___ Excerpted records ___

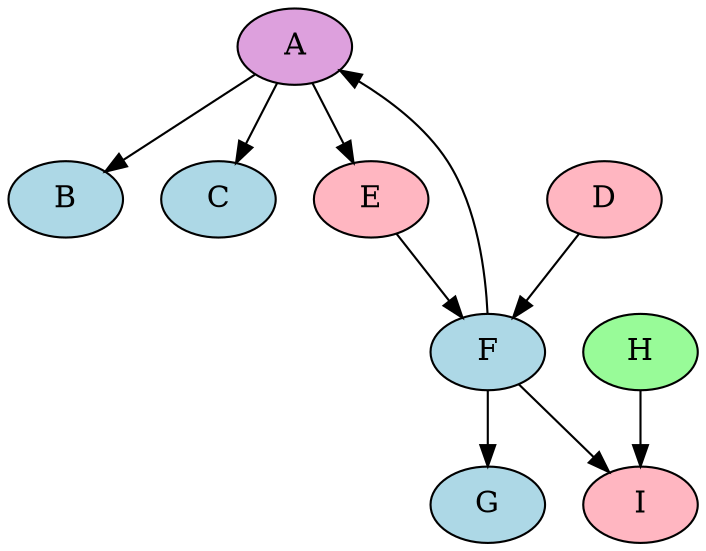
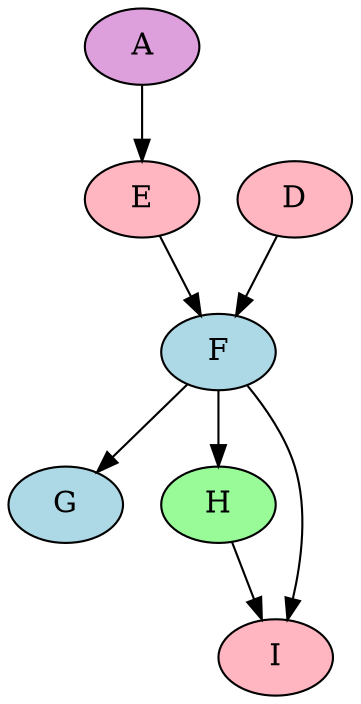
  digraph {
    node [fillcolor=lightblue style=filled]
    A [fillcolor=plum]
-   B
-   C
    E [fillcolor=lightpink]
    D [fillcolor=lightpink]
    F
    G
    H [fillcolor=palegreen]
    I [fillcolor=lightpink]
-   A -> B
-   A -> C
    A -> E
    E -> F
    D -> F
    F -> G
-   F -> A
+   F -> H
    F -> I
    H -> I
  }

___

Recast the material above as a JSON list of strings, one string per line, with blank lines left out. Exclude the pictures.

The result:
[
  "  digraph {",
  "    node [fillcolor=lightblue style=filled]",
  "    A [fillcolor=plum]",
  "-   B",
  "-   C",
  "    E [fillcolor=lightpink]",
  "    D [fillcolor=lightpink]",
  "    F",
  "    G",
  "    H [fillcolor=palegreen]",
  "    I [fillcolor=lightpink]",
  "-   A -> B",
  "-   A -> C",
  "    A -> E",
  "    E -> F",
  "    D -> F",
  "    F -> G",
  "-   F -> A",
  "+   F -> H",
  "    F -> I",
  "    H -> I",
  "  }"
]